**What you have to do:**
Copy out the interview below about who buys at SFDC, word for word and in full.

**Excerpted text:**
----------
LUXESF: Who are the clients and customers of SFDC?

TREADWAY: The buyer in general is the interior designer. The designer, who holds a resale license, buys the merchandise (fabric, case goods, etc.) and then resells to their client, the homeowner. That is the traditional model of how most design centers work – not just the SFDC. There are some showrooms which will sell directly to the consumer on a limited basis, but in general it is the interior designer who is the “customer”.

LUXESF: And presumably that interior designer is buying at a discounted price in order to then mark it up for sale to the client?

TREADWAY: Correct. In general, there is a mark-up.

LUXESF: If I’m a retail customer coming in off the street, can I walk into SFDC and buy?

TREADWAY: If you were to walk in and simply walk around the buildings and visit the showrooms, the answer would be “no”, although there are a few showrooms that will “accommodate” a retail customer. But in general the answer is no. However, we have a number of buying services in the Design Center that will help facilitate a retail sale. If a retail customer comes into the building and wants to buy a specific item, that customer can be referred by the showroom to one of the buying services, and the buying service will then process the sale.
----------
**Entries provided:**
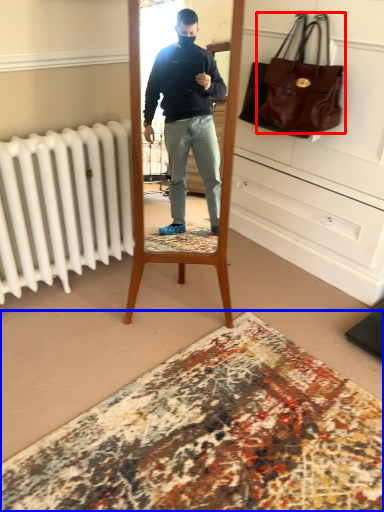
Question: Among these objects, which one is nearest to the camera, handbag (highlighted by a red box) or plain (highlighted by a blue box)?

Choices:
 (A) handbag
 (B) plain

Answer: (B)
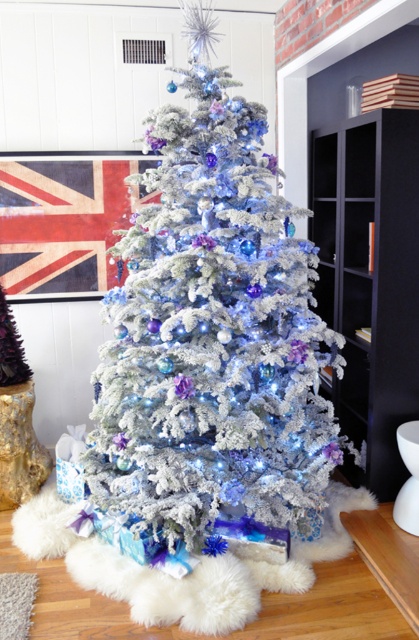
In the scene shown: You are arranging a living room and want to place a new sofa between the frosted white christmas tree at center and the black matte bookshelf at right. Can you fit the sofa between them if the sofa is 1.2 meters wide?

The frosted white christmas tree at center is positioned on the left side of black matte bookshelf at right. Since the distance between them isn not specified, we cannot determine if the sofa will fit. Please provide more information about the space between them.

You are standing in the living room and want to take a photo of the frosted white christmas tree at center without the black matte bookshelf at right appearing in the background. Is the current position possible?

The frosted white christmas tree at center is in front of the black matte bookshelf at right, so taking a photo from this angle would include the bookshelf in the background. To avoid it, move to a position where the tree is between you and the bookshelf or find an angle where the bookshelf is out of frame.

You are planning to move the black matte bookshelf at right closer to the frosted white christmas tree at center. Given their sizes, will the bookshelf fit entirely in front of the tree without overlapping it?

The frosted white christmas tree at center is larger in size than the black matte bookshelf at right, so the bookshelf will fit in front of the tree without overlapping it since it is smaller.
----------
**Answer to the problem:**
LUXESF: Who are the clients and customers of SFDC?

TREADWAY: The buyer in general is the interior designer. The designer, who holds a resale license, buys the merchandise (fabric, case goods, etc.) and then resells to their client, the homeowner. That is the traditional model of how most design centers work – not just the SFDC. There are some showrooms which will sell directly to the consumer on a limited basis, but in general it is the interior designer who is the “customer”.

LUXESF: And presumably that interior designer is buying at a discounted price in order to then mark it up for sale to the client?

TREADWAY: Correct. In general, there is a mark-up.

LUXESF: If I’m a retail customer coming in off the street, can I walk into SFDC and buy?

TREADWAY: If you were to walk in and simply walk around the buildings and visit the showrooms, the answer would be “no”, although there are a few showrooms that will “accommodate” a retail customer. But in general the answer is no. However, we have a number of buying services in the Design Center that will help facilitate a retail sale. If a retail customer comes into the building and wants to buy a specific item, that customer can be referred by the showroom to one of the buying services, and the buying service will then process the sale.